Life being unfair does not mean that the people affected will always be "dealt a bad hand". Life could be unfairly advantageous, giving them more than they deserve or expect, but the harsher side does exist, and life can cheat people and cut short what is owed them. As I went through the school system, I saw many examples of the negative side of life's unfairness. In 3rd grade, my class got into trouble because two kids were running around during lunch time, just as the teacher walked into the room. I didn't see the kids misbehaving because I was engrossed in a game of Connect Four. Not wanting to be punished for something I had no part of, I told my story to the teacher. Needless to say, she didn't believe me, and that became my earliest memory of realizing that truth depends on who believes you, whether it is fair or not. Similar experiences occurred throughout elementary school, and I learned to deal with them just as everyone else does, but never had I witnessed life's unfairness as harshly as I did in 7th grade when our school experienced its first suicide.
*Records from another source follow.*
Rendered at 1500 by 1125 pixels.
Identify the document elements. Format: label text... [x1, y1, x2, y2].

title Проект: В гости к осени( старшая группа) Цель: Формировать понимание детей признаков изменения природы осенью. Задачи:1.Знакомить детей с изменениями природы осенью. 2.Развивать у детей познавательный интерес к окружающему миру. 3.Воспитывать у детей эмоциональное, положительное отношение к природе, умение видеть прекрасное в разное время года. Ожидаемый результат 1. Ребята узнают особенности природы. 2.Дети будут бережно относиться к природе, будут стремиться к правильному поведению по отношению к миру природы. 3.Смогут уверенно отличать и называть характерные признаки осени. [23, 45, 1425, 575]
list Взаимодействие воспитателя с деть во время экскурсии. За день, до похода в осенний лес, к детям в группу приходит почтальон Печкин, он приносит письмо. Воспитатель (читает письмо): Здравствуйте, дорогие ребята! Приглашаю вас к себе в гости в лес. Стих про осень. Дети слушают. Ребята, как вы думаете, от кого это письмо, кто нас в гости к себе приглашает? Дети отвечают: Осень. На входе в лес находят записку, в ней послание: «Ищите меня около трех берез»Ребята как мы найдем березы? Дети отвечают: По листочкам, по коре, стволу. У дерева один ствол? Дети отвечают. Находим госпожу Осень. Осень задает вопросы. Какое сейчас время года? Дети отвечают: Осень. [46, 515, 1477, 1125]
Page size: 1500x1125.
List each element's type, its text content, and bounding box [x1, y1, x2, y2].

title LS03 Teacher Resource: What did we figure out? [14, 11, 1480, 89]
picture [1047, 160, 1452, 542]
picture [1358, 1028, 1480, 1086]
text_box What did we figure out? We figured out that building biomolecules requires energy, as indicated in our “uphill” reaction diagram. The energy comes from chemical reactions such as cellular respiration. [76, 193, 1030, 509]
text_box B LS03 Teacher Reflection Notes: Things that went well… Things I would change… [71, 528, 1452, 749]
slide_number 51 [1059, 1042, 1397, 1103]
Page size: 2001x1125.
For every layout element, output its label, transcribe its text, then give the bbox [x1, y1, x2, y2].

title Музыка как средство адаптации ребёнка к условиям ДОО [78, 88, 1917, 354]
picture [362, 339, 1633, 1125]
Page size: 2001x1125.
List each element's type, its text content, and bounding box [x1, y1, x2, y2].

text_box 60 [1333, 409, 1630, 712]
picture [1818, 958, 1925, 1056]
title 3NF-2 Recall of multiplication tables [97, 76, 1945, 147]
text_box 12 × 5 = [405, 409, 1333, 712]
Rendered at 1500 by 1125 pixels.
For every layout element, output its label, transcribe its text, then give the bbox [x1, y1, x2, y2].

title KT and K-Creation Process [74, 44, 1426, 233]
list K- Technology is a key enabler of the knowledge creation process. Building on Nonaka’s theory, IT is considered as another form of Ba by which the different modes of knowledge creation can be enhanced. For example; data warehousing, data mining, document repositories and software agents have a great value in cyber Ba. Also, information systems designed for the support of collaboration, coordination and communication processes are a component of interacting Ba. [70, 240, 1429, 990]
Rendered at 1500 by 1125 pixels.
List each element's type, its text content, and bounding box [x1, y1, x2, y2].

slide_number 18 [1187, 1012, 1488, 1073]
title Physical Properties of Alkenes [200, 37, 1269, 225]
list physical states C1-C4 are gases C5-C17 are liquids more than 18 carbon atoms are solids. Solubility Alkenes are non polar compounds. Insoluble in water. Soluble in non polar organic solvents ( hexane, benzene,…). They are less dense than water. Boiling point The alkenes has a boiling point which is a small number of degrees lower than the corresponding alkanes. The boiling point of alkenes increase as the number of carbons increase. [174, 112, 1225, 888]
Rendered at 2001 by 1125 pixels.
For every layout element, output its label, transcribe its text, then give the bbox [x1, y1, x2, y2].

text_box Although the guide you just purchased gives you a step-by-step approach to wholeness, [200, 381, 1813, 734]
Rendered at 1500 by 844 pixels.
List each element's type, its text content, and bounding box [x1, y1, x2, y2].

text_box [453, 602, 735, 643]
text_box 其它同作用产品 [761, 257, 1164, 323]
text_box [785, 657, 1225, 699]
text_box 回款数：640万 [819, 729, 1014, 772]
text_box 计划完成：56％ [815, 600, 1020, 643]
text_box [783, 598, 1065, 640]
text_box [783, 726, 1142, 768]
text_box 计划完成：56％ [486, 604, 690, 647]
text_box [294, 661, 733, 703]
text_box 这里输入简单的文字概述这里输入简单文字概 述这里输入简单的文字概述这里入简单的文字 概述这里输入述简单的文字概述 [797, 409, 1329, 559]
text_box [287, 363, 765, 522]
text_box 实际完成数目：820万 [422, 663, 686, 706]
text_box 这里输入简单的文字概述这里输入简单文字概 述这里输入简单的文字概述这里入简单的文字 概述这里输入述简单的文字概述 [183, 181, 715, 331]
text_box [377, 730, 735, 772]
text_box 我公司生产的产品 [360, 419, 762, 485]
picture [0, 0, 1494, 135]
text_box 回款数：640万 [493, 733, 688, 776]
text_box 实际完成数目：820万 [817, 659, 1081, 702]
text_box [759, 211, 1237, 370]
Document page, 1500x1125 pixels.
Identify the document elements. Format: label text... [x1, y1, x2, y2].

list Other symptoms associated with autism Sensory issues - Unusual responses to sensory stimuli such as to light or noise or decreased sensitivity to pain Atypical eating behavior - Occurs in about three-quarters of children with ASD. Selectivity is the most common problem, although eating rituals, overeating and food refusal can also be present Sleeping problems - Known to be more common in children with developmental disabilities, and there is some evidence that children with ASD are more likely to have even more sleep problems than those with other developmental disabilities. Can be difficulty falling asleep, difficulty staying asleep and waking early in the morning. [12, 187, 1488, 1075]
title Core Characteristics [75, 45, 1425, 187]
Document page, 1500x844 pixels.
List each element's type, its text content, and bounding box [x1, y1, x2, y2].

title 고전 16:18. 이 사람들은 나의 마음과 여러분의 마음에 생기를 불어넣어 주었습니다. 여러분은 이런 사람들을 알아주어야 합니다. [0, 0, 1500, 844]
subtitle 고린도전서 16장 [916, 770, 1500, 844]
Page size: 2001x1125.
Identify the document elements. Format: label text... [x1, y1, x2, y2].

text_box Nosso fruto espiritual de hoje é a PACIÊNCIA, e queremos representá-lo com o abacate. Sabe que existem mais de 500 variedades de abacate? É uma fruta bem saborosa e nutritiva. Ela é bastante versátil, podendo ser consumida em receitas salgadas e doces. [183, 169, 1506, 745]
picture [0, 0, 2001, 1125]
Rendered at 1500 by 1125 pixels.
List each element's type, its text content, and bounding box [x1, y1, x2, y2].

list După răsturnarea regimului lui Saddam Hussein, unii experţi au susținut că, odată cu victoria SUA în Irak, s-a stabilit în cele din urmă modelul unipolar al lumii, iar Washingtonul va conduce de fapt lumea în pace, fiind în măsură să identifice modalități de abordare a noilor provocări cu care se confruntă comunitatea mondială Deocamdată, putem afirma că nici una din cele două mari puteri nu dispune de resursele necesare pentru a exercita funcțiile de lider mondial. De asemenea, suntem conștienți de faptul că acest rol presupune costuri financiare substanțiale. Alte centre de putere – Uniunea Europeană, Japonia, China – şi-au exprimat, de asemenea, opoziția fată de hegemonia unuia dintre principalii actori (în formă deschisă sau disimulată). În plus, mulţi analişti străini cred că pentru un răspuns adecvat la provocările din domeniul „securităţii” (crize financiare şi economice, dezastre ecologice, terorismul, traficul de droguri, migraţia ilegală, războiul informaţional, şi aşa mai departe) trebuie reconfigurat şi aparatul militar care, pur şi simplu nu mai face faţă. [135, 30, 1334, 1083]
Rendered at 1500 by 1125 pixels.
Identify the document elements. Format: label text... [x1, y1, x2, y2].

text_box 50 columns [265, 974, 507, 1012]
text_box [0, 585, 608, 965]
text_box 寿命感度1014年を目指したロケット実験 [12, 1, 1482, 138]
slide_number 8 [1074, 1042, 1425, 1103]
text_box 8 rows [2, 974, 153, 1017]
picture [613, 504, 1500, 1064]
I didn't personally know the 8th grader, I only knew that his name was Joe. He was friends with the popular kids and his pretty girlfriend had recently broken up with him. I don't know the details of how he got a gun, but he had one that fatal night. While he was on the telephone with his girlfriend, trying to win her back, he was threatening suicide and playing with his gun. While in mid-sentence, he unintentionally shot himself in the head. His parents went to his room and found his blood splattered around the room and their son dead. I don't know for sure if the suicide was unintentional, but his friends and his ex-girlfriend all claim he was not suicidal and the fact that he was in the middle of a conversation on the phone, also point to the theory he did not want to kill himself when he did. Whether or not it was truly intentional does not make a difference because I believe it was unintentional, and that event taught me again that life can be unjust. Joe did not want to die, but because of an unfortunate mistake, his life was taken from him. Being part of the school system, I was exposed to more of the realities of the world and the unjust circumstances people within this community experienced.
Although life hands out many bad experiences, I did encounter ways in which life treats people undeservingly well at times. I saw that life's unfairness could sometimes benefit me. My senior year I played in the school orchestra. Since I was a senior, my orchestra director decided I should have a solo at the annual Festivals of Music competition. I was totally undeserving of this honor and responsibility. Whenever I practiced at home, my dad would complain of a headache and make me go into the basement. My brother constantly threatened to turn my violin into fodder for our fireplace. Playing the violin was clearly not my forte, and other more junior members of the orchestra could have played the solo just as well if not better than I did. After the competition, I bought a recording of the concert, and while listening, cringed with each incorrect note I had so proudly played. Although I was undeserving of the solo, life had
shown me some generosity, and unfairly allowed me to represent our orchestra at the competition.
I could have learned the lesson that life is unfair another way at another place, but because school was the first institution that overtook my life, it was the means by which I learned my first life lessons and learned how to deal with them. This lesson is the most important to me because it taught me an aspect of the "real world" that I would have to deal with for the rest of my life. It was also one of the harshest lessons I had to first learn and has shaped how I view my experiences today. I learned that I must take life with a grain of salt because things may not always go my way. However, sometimes life does goes unfairly in my favor, so I try to remember to be thankful when that happens.。